Behavioural ‘nudges’ may improve compliance by recreational fishers compared to the traditional regulatory approach of ‘punitive deterrence’. However, there are few examples of behavioural based approaches actually being used.
Following Thaler and Sunstein’s 2008 ‘Nudge’ and also Thaler’s award of the 2017 Nobel prize in economics, there is much interest in how ‘nudges’ can be used to enhance a range of policy and regulatory settings. In this ‘on trend’ paper, the authors consider the capacity for nudges to enhance recreational fishing compliance.
The authors highlight that recreational fishing is enjoyed by around 11% of the global population, providing a host of social economic and health benefits, including providing a source of protein. However, many recreational fisheries are regulated under open access regimes which make them prone to over-exploitation.
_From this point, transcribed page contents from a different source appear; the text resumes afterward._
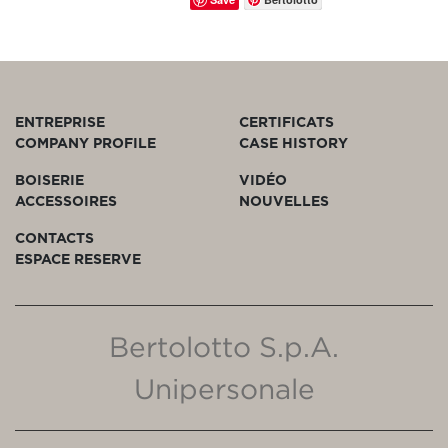
ENTREPRISE
CERTIFICATS
COMPANY PROFILE
CASE HISTORY
BOISERIE
VIDÉO
ACCESSOIRES
NOUVELLES
CONTACTS
ESPACE RESERVE
Bertolotto S.p.A.
Unipersonale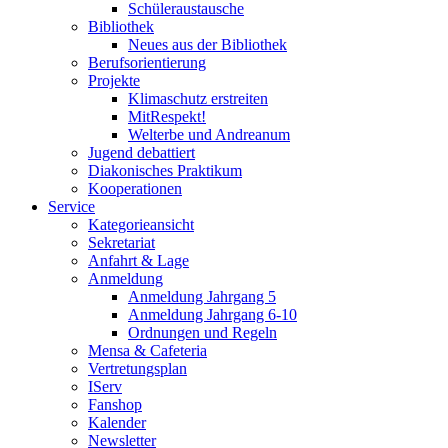
Schüleraustausche
Bibliothek
Neues aus der Bibliothek
Berufsorientierung
Projekte
Klimaschutz erstreiten
MitRespekt!
Welterbe und Andreanum
Jugend debattiert
Diakonisches Praktikum
Kooperationen
Service
Kategorieansicht
Sekretariat
Anfahrt & Lage
Anmeldung
Anmeldung Jahrgang 5
Anmeldung Jahrgang 6-10
Ordnungen und Regeln
Mensa & Cafeteria
Vertretungsplan
IServ
Fanshop
Kalender
Newsletter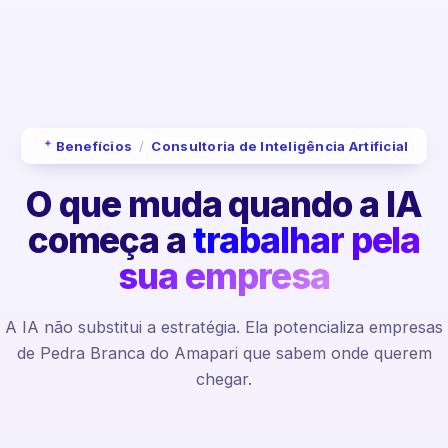
Benefícios
/
Consultoria de Inteligência Artificial
O que muda quando a IA
começa a
trabalhar pela
sua empresa
A IA não substitui a estratégia. Ela potencializa empresas
de Pedra Branca do Amapari que sabem onde querem
chegar.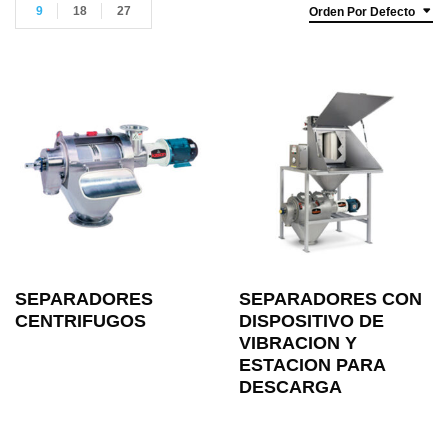
9
18
27
Orden Por Defecto
SEPARADORES
SEPARADORES CON
CENTRIFUGOS
DISPOSITIVO DE
VIBRACION Y
ESTACION PARA
DESCARGA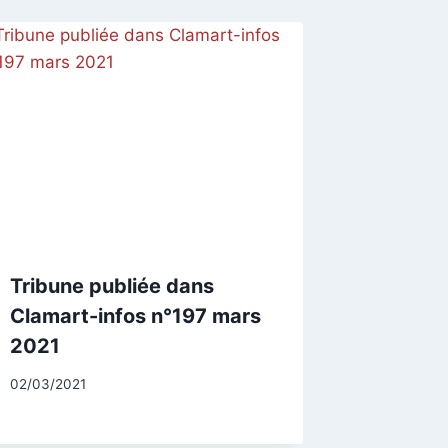
Tribune publiée dans
Clamart-infos n°197 mars
2021
Par
02/03/2021
CCadminWP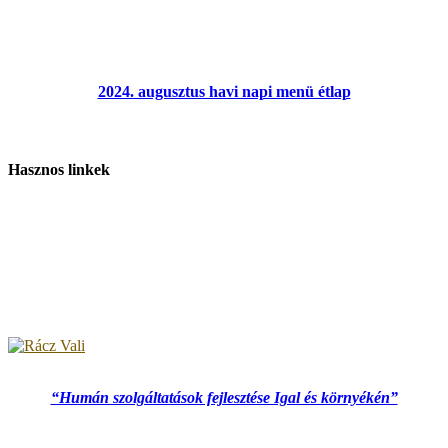
2024. augusztus havi napi menü étlap
Hasznos linkek
“Humán szolgáltatások fejlesztése Igal és környékén”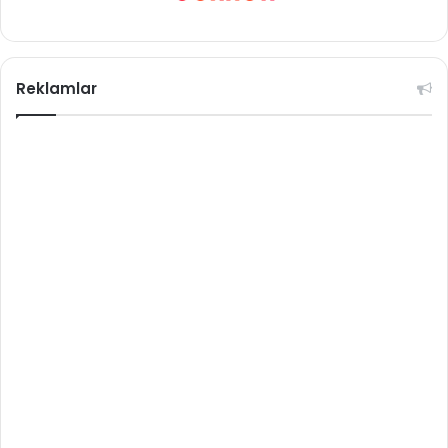
Reklamlar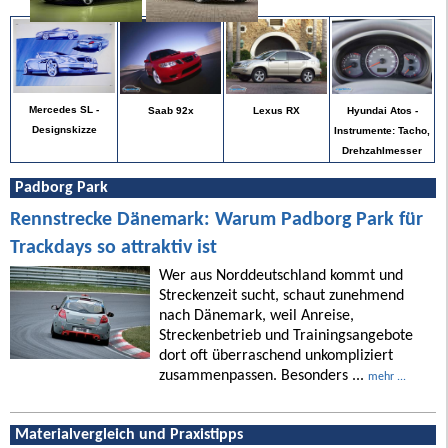
Mercedes SL -
Hyundai Atos -
Saab 92x
Lexus RX
Designskizze
Instrumente: Tacho,
Drehzahlmesser
Padborg Park
Rennstrecke Dänemark: Warum Padborg Park für
Trackdays so attraktiv ist
Wer aus Norddeutschland kommt und
Streckenzeit sucht, schaut zunehmend
nach Dänemark, weil Anreise,
Streckenbetrieb und Trainingsangebote
dort oft überraschend unkompliziert
zusammenpassen. Besonders ...
mehr ...
Materialvergleich und Praxistipps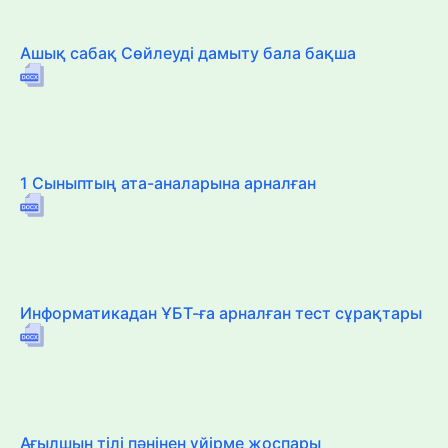
Ашық сабақ Сөйлеуді дамыту бала бақша
1 Сыныптың ата-аналарына арналған
Информатикадан ҰБТ-ға арналған тест сұрақтары
Ағылшын тілі пәнінен үйірме жоспары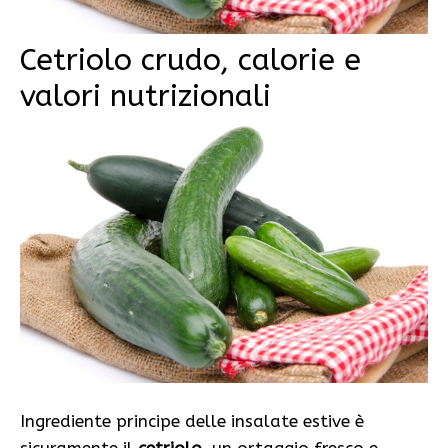
Cetriolo crudo, calorie e
valori nutrizionali
Ingrediente principe delle insalate estive è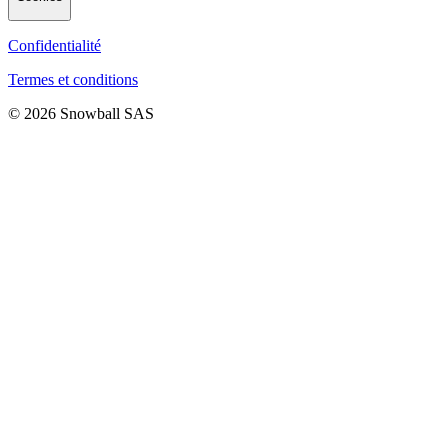
Confidentialité
Termes et conditions
© 2026 Snowball SAS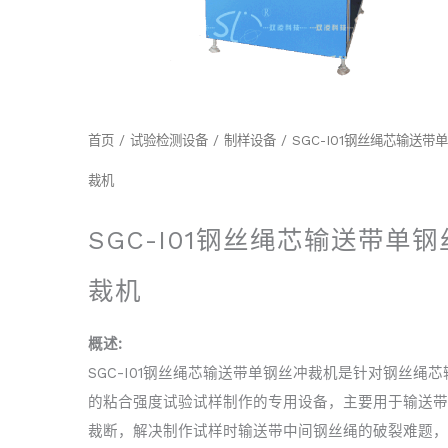
首页
/
试验检测设备
/
制样设备
/ SGC-I01钢丝绳芯输送带
裁机
SGC-I01钢丝绳芯输送带单钢
裁机
概述:
SGC-I01钢丝绳芯输送带单钢丝冲裁机是针对钢丝绳芯
的粘合强度试验试样制作的专用设备，主要用于输送带
裁断，解决制作试样时输送带中间钢丝绳的破裂难题，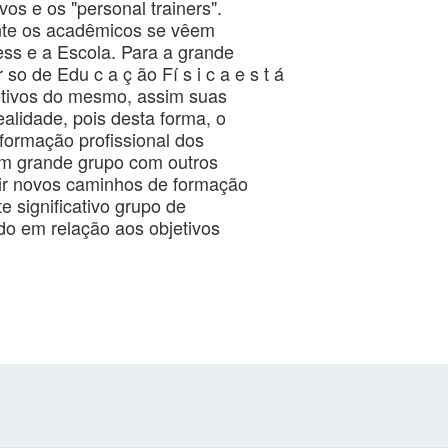
os e os "personal trainers".
mente os acadêmicos se vêem
ess e a Escola. Para a grande
r so de Edu c a ç ão Fí s i c a e s t á
etivos do mesmo, assim suas
alidade, pois desta forma, o
formação profissional dos
um grande grupo com outros
utir novos caminhos de formação
e significativo grupo de
do em relação aos objetivos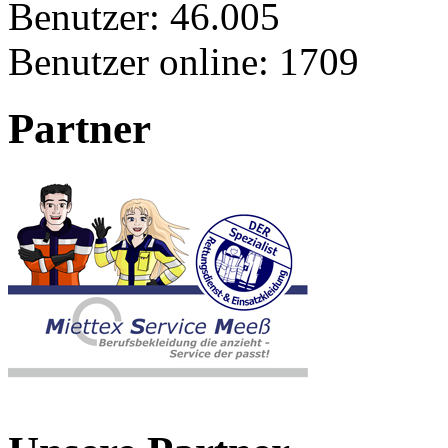
Benutzer:
46.005
Benutzer online:
1709
Partner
Given the conservation value of better achieving fisheries compliance, the authors consider how nudges could be applied in this context. They conclude that certain nudges could complement the traditional ‘regulatory deterrence’ approach to compliance (i.e. catch, fine, release). Potentially helpful nudges in this context are: framing, changing the physical environment, presenting default options, and social norms. The authors also wisely recommend caution.
And despite their potential advantage, the authors found very few examples of behavioural-based measures currently in use.
This paper provides a good example of how to begin thinking about how nudges (and behavioural insights in all their glory) may be considered and applied to enhance regulatory outcomes that contribute to conservation. It begs the question: how might you use nudges and behavioural insights in your field?